## Aufgaben:
a) Nennen Sie alles, was nach Absatz (1) des Lesetextes als abgegeben oder geschehen beurkundet oder gespeichert werden kann.
b) Schreiben Sie aus dem Lesetext den Abschnitt von „(1) Wer bewirkt, daß“ bis einschließlich „im Rechtsverkehr gebraucht.“ wortgetreu ab.

Normierung und Schutzzweck

§ 271 StGB lautet seit seiner letzten Änderung vom 1. April 1998[1] wie folgt:

(1) Wer bewirkt, daß Erklärungen, Verhandlungen oder Tatsachen, welche für Rechte oder Rechtsverhältnisse von Erheblichkeit sind, in öffentlichen Urkunden, Büchern, Dateien oder Registern als abgegeben oder geschehen beurkundet oder gespeichert werden, während sie überhaupt nicht oder in anderer Weise oder von einer Person in einer ihr nicht zustehenden Eigenschaft oder von einer anderen Person abgegeben oder geschehen sind, wird mit Freiheitsstrafe bis zu drei Jahren oder mit Geldstrafe bestraft.

(2) Ebenso wird bestraft, wer eine falsche Beurkundung oder Datenspeicherung der in Absatz 1 bezeichneten Art zur Täuschung im Rechtsverkehr gebraucht.

(3) Handelt der Täter gegen Entgelt oder in der Absicht, sich oder einen Dritten zu bereichern oder eine andere Person zu schädigen, so ist die Strafe Freiheitsstrafe von drei Monaten bis zu fünf Jahren.

(4) Der Versuch ist strafbar.

## Vorliegende Zeilen:
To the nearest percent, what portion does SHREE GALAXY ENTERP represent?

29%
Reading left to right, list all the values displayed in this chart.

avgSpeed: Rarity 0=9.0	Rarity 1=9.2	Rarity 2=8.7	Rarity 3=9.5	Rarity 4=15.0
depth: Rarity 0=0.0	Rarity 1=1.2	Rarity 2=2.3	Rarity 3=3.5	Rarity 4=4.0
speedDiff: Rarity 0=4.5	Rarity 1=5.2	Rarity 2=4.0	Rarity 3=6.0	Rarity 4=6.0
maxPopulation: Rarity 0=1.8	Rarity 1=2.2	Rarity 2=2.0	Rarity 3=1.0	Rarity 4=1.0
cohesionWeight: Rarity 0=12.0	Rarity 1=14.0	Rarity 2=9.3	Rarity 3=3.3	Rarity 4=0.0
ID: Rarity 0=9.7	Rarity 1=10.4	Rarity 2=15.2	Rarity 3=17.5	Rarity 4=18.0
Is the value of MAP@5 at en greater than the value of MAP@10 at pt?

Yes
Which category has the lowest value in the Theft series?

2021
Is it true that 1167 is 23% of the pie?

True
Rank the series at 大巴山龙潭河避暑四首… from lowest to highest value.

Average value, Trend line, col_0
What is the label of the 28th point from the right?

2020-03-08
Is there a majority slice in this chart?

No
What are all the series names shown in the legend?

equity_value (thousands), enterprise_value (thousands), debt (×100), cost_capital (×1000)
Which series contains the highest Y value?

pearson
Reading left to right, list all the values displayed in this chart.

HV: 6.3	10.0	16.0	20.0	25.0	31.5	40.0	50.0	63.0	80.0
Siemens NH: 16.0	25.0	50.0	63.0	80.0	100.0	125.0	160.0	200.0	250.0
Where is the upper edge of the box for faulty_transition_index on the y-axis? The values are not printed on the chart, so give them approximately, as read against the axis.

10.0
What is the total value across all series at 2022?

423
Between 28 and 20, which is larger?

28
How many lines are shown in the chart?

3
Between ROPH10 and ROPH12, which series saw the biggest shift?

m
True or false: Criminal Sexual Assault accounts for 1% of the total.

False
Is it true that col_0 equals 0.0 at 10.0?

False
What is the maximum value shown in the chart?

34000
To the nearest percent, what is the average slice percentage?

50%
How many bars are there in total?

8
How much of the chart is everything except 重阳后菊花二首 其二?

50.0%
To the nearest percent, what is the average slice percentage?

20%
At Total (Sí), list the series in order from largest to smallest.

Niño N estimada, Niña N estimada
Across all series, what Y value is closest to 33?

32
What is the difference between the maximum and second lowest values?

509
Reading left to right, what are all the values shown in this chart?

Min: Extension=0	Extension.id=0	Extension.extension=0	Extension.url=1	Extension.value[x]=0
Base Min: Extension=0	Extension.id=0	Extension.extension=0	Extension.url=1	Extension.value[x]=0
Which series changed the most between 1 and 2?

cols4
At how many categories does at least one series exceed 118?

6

## Lösungen:
a) Erklärungen, Verhandlungen, Tatsachen

b)
(1) Wer bewirkt, daß Erklärungen, Verhandlungen oder Tatsachen, welche für Rechte oder Rechtsverhältnisse von Erheblichkeit sind, in öffentlichen Urkunden, Büchern, Dateien oder Registern als abgegeben oder geschehen beurkundet oder gespeichert werden, während sie überhaupt nicht oder in anderer Weise oder von einer Person in einer ihr nicht zustehenden Eigenschaft oder von einer anderen Person abgegeben oder geschehen sind, wird mit Freiheitsstrafe bis zu drei Jahren oder mit Geldstrafe bestraft.

(2) Ebenso wird bestraft, wer eine falsche Beurkundung oder Datenspeicherung der in Absatz 1 bezeichneten Art zur Täuschung im Rechtsverkehr gebraucht.